CANTAR LA ESPERANZA A LAS PUERTAS DE FUTURO
Enriqueta decía que sus amores fueron pocos, pero intensos. A su esposo, François Toussaint, lo conoció en casa de su maestro de inglés. En las fotos que de él conservaban, se le ve como un hombre delgado, de facciones armoniosas. Murió joven, y su trabajo como diplomático permitió a la poeta conocer Francia y el norte de África.
En el retrato suyo que presidía la sala de su casa, la maestra aparece embarazada, con un vestido rosa y acompañada por un ángel. La imagen es muy atinada: Enriqueta fue una mujer cuyas preocupaciones por la divinidad se manifestaron en varios poemas, y también un ser humano sumamente fértil.
Además de Marianne –su única hija, también poeta– y sus tres nietas, la creadora dejó numerosos textos que el Fondo de Cultura Económica recopiló en Poesía reunida (2008). Su libro de prosa poética, Asaltos a la memoria (2006), está dedicado a sus nietas; en él entreteje los recuerdos de sus propios padres, abuelos y bisabuelos con los vivísimos entornos de su infancia en Torreón, los desiertos, los trenes y los demás paisajes que la marcaron.

→ Datos almacenados:
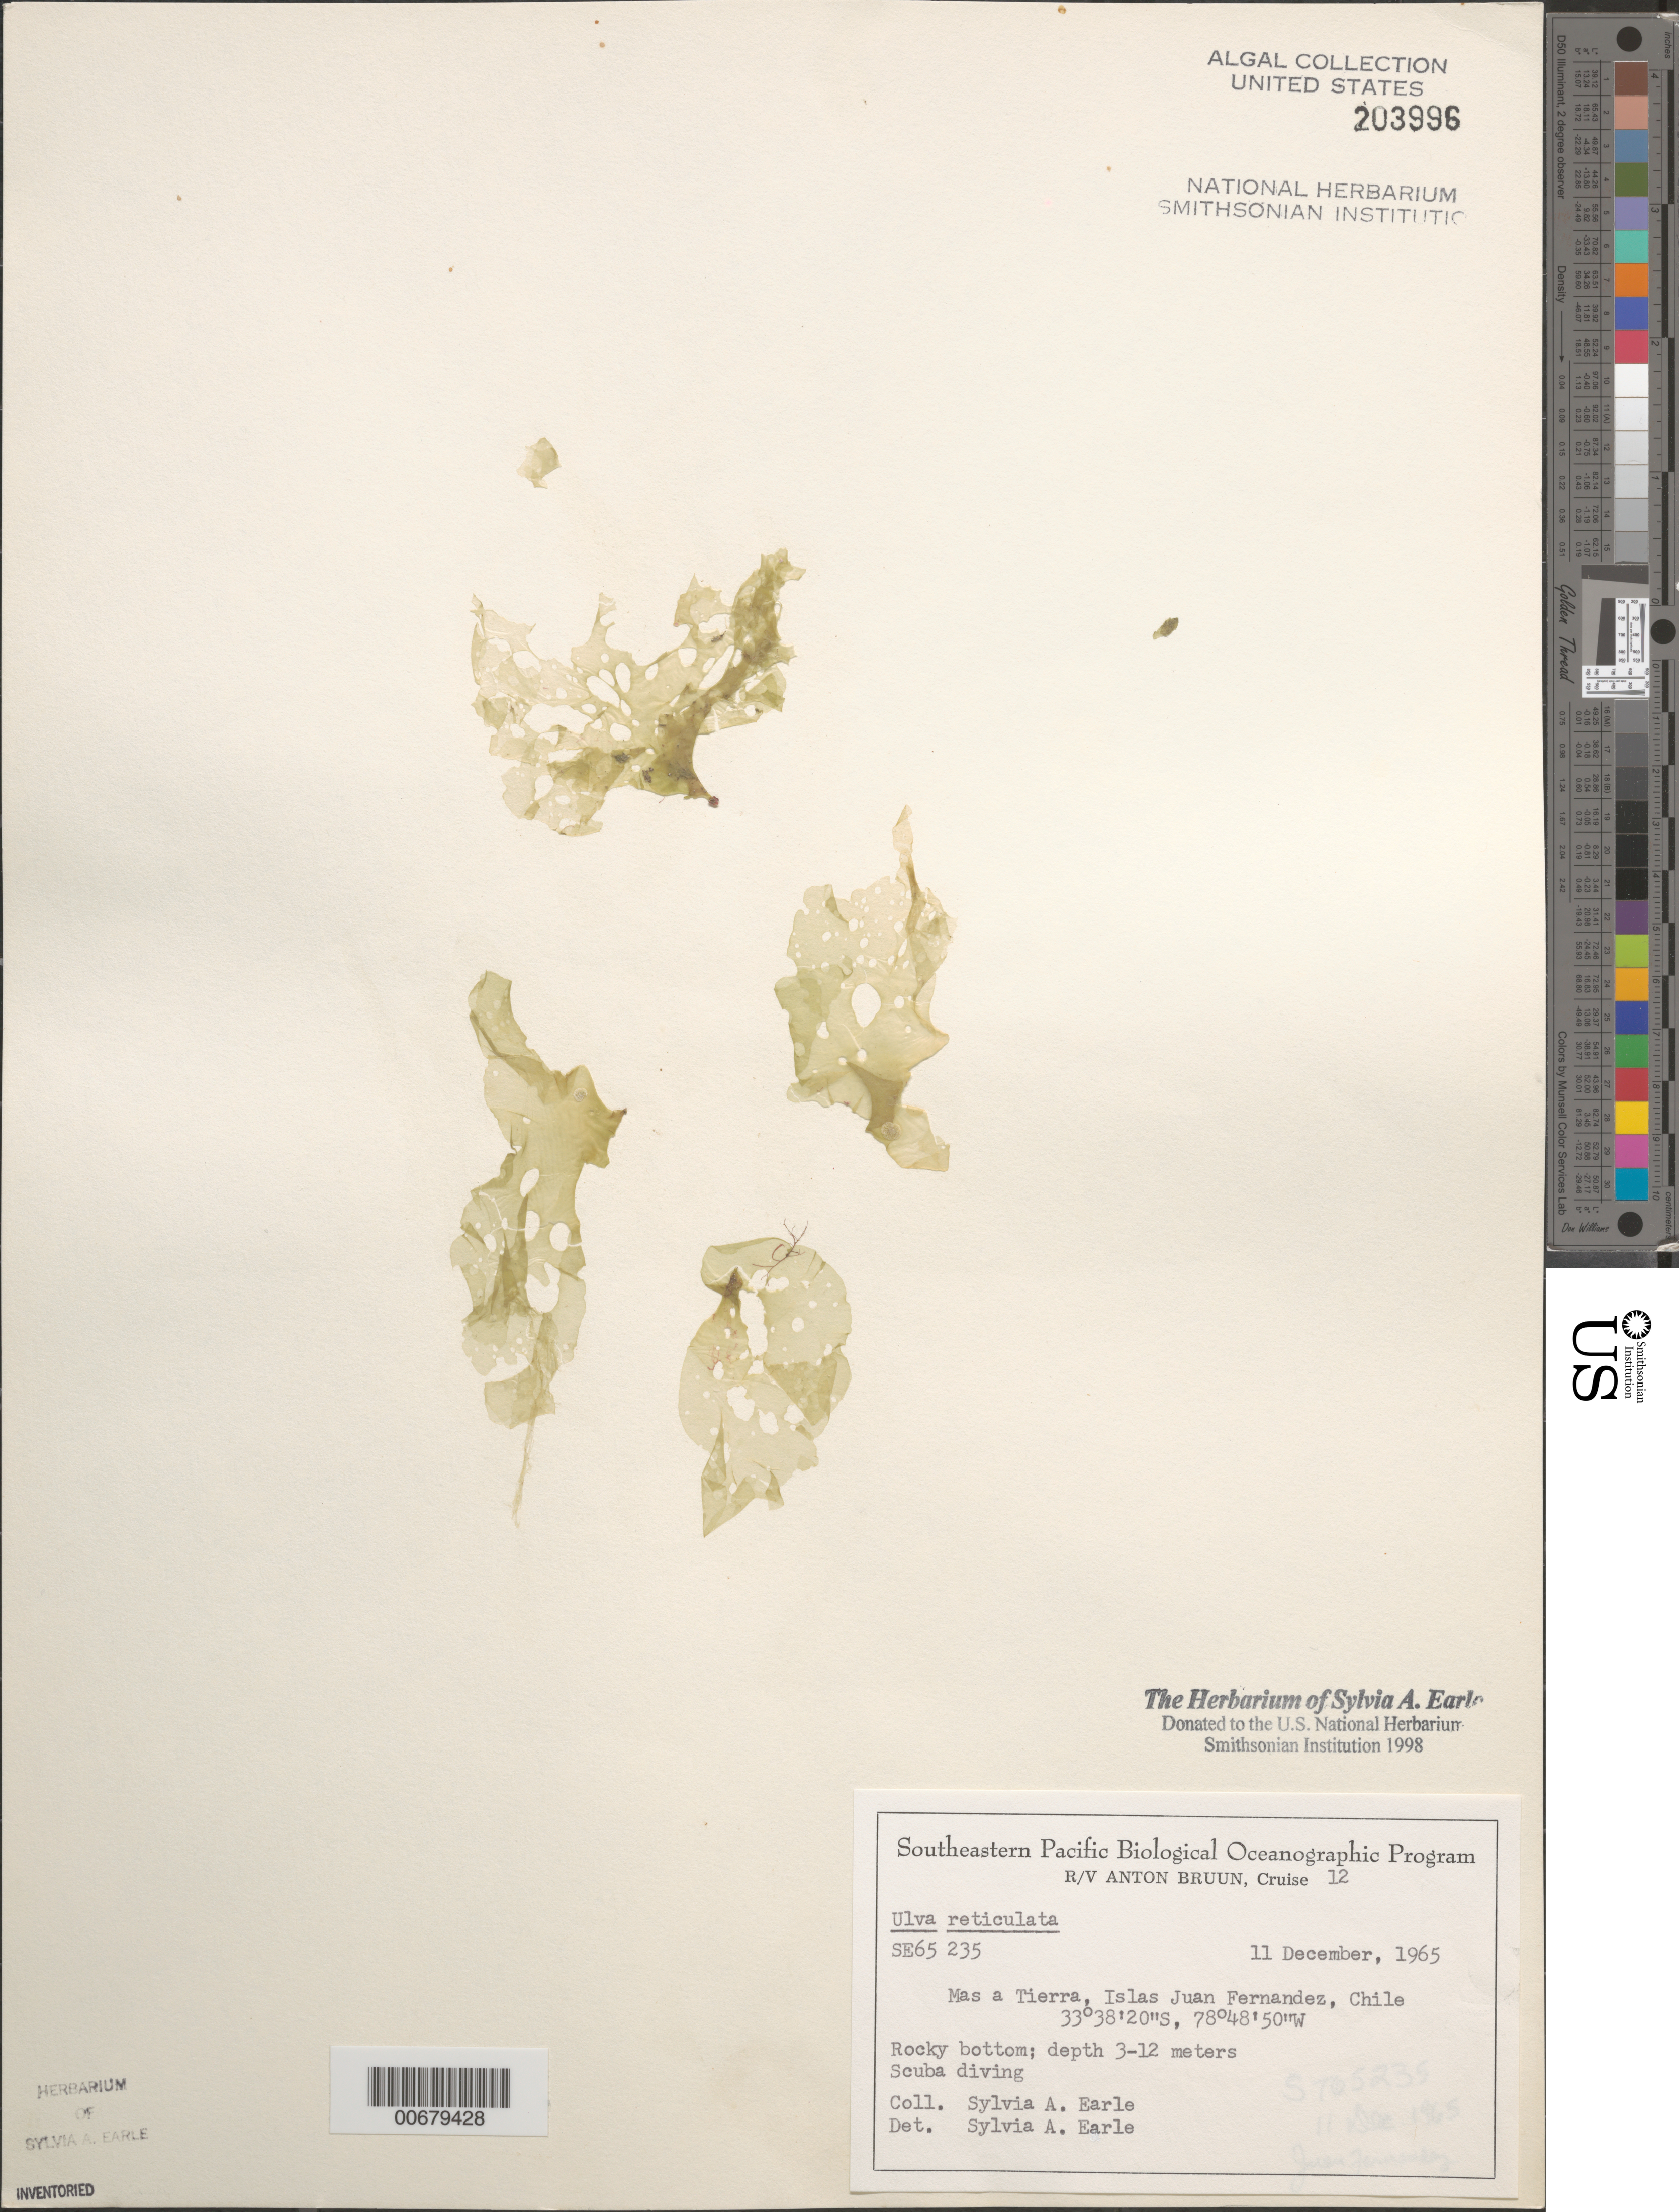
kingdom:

→ Objetivos:
a) Reproduzca el pasaje del texto sobre Enriqueta que comienza con "CANTAR LA ESPERANZA" y sigue hasta "norte de África.".
b) Responda a las siguientes preguntas con base en el texto sobre Enriqueta:
(i) ¿En casa de quién conoció Enriqueta a François Toussaint?
(ii) ¿De qué color es el vestido que lleva la maestra en el retrato de la sala de su casa?
(iii) ¿Qué institución recopiló sus textos en Poesía reunida?
c) Prosiga el texto sobre Enriqueta a partir de su última oración.

→ Respuestas esperadas:
a)
CANTAR LA ESPERANZA A LAS PUERTAS DE FUTURO
Enriqueta decía que sus amores fueron pocos, pero intensos. A su esposo, François Toussaint, lo conoció en casa de su maestro de inglés. En las fotos que de él conservaban, se le ve como un hombre delgado, de facciones armoniosas. Murió joven, y su trabajo como diplomático permitió a la poeta conocer Francia y el norte de África.

b)
(i) En casa de su maestro de inglés.
(ii) Rosa.
(iii) El Fondo de Cultura Económica.

c)
Su hija Marianne afirma que murió con sus anhelos cumplidos: escribió y leyó todo lo que necesitaba, y tuvo consigo a su familia y amigos hasta el final. Además, sus palabras han sido traducidas al inglés, francés, alemán y japonés.
Como explicaba la autora, hay un pozo del misterio a donde sólo pueden entrar el poeta y el místico, “y encuentran tesoros maravillosos en el fondo del misterio. El místico los saca y los transforma en oraciones; el poeta los saca y los transforma en palabras”.
Buceando en ese pozo Enriqueta supo que moriría en otoño. Quizá por eso pidió que pusieran sus cenizas entre las jacarandas, pues adoraba sus flores y sabía que como ellas podría marchitarse, pero no morir: nunca mueren quienes revelan a otros la eternidad.